John Jantsch: Yeah. Let me ask you one more thing, about, say, a larger organization. Are they able to segment? In other words, they may have different product groups, or different service offerings, or different target markets all together. Have you been able to effectively allow them to meet all those objectives?

Kate B. Chernis: Yeah. One of our favorite features is called campaign tags, and it allows you to tag all of your content any way you like. This comes from my spreadsheet days.

Kate B. Chernis: Secretly, on the outside I’m a rock and roller, but on the inside I’m an organized nerd. I think that Martha Stewart and Marie Kondo are the end all, be all. I’ve been doing my underwear drawers for years, long before Marie came along. So, organizing is really big for us, and we found that it was our second most used feature, was this ability to literally tag your content and organize it.

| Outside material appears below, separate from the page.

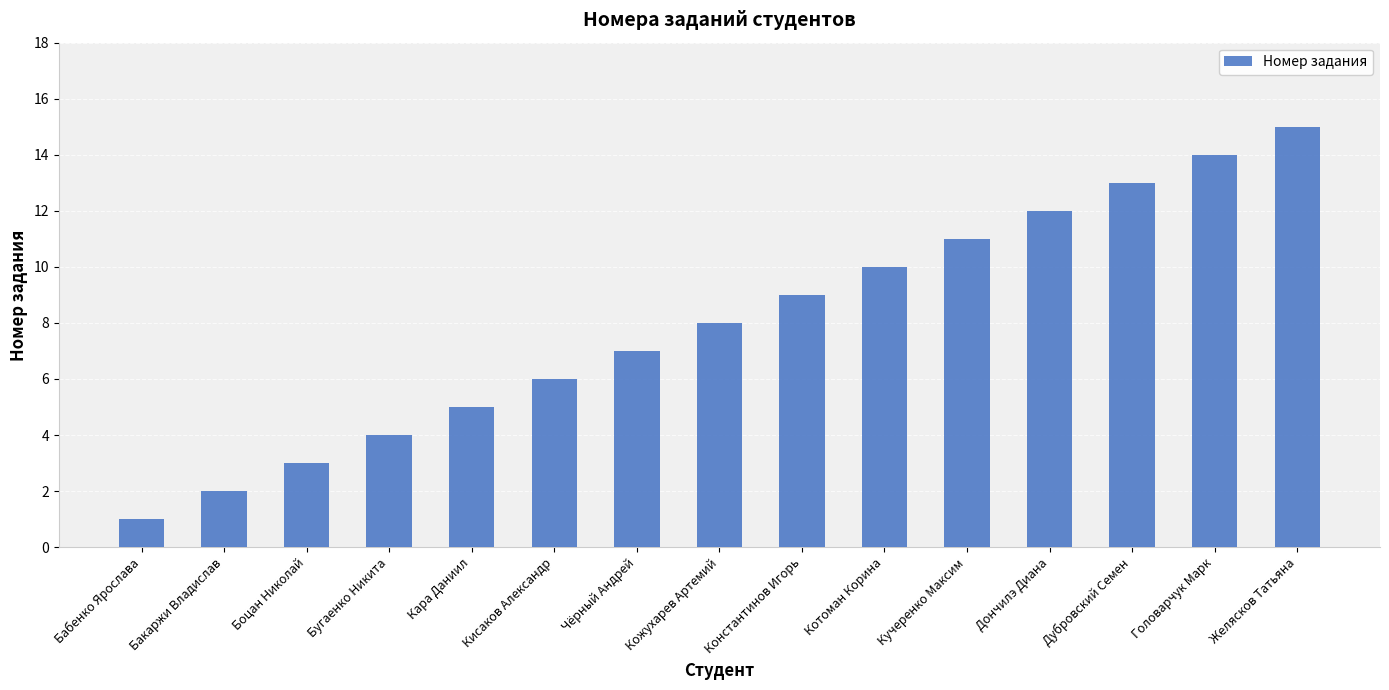

What is the value of the 8th bar from the left?

8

Kate B. Chernis: So, for example, say you wanted to see all of your social posts pertaining to your Easter blog campaign, you can literally click a button, and it does that for you. It’ll even, actually, roll up every piece of content by campaign, so you can see all the social post links, images, videos, whatever you want, that went along with Volvo’s end of the year sale, for example.

John Jantsch: Awesome. So, Kate, tell people where they can find out more about Try Lately? I know that you have a trial period, I think, that they can actually kick the tires a little?

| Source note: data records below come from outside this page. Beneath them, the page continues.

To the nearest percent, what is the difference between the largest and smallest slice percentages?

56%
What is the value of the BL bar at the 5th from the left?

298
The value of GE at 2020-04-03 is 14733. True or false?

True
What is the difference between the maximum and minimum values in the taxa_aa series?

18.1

Kate B. Chernis: Yeah. We actually just 86d that in the new year, sorry. Anybody can always ask me for a favor, and I’ll probably say yes.

Kate B. Chernis: It’s www.TryLately.com. The best part, John, is on Tuesdays, at 2PM Eastern, we do a free webinar. It is super duper fun, it’s open to public, where we go over some of our top features. There’s an open Zoom channel, so there’s lots of chat, there’s lots of marketing advice. Then, once a month, actually, I get on and I do a writing class, showing people exactly how to get that 70% increased engagement, by adding a little human touch to their Lately AI. It’s super fun, so I hope everyone will come.

John Jantsch: Awesome. We’ll have, obviously, links in the show notes.

John Jantsch: Kate, thanks for stopping by. I know it took us a while to get this one on the books, but I appreciate it. Hopefully, we’ll run into you next time I’m up in the Hudson Valley.

Kate B. Chernis: John, you’re cool as heck. Thank you so much, rock and roll.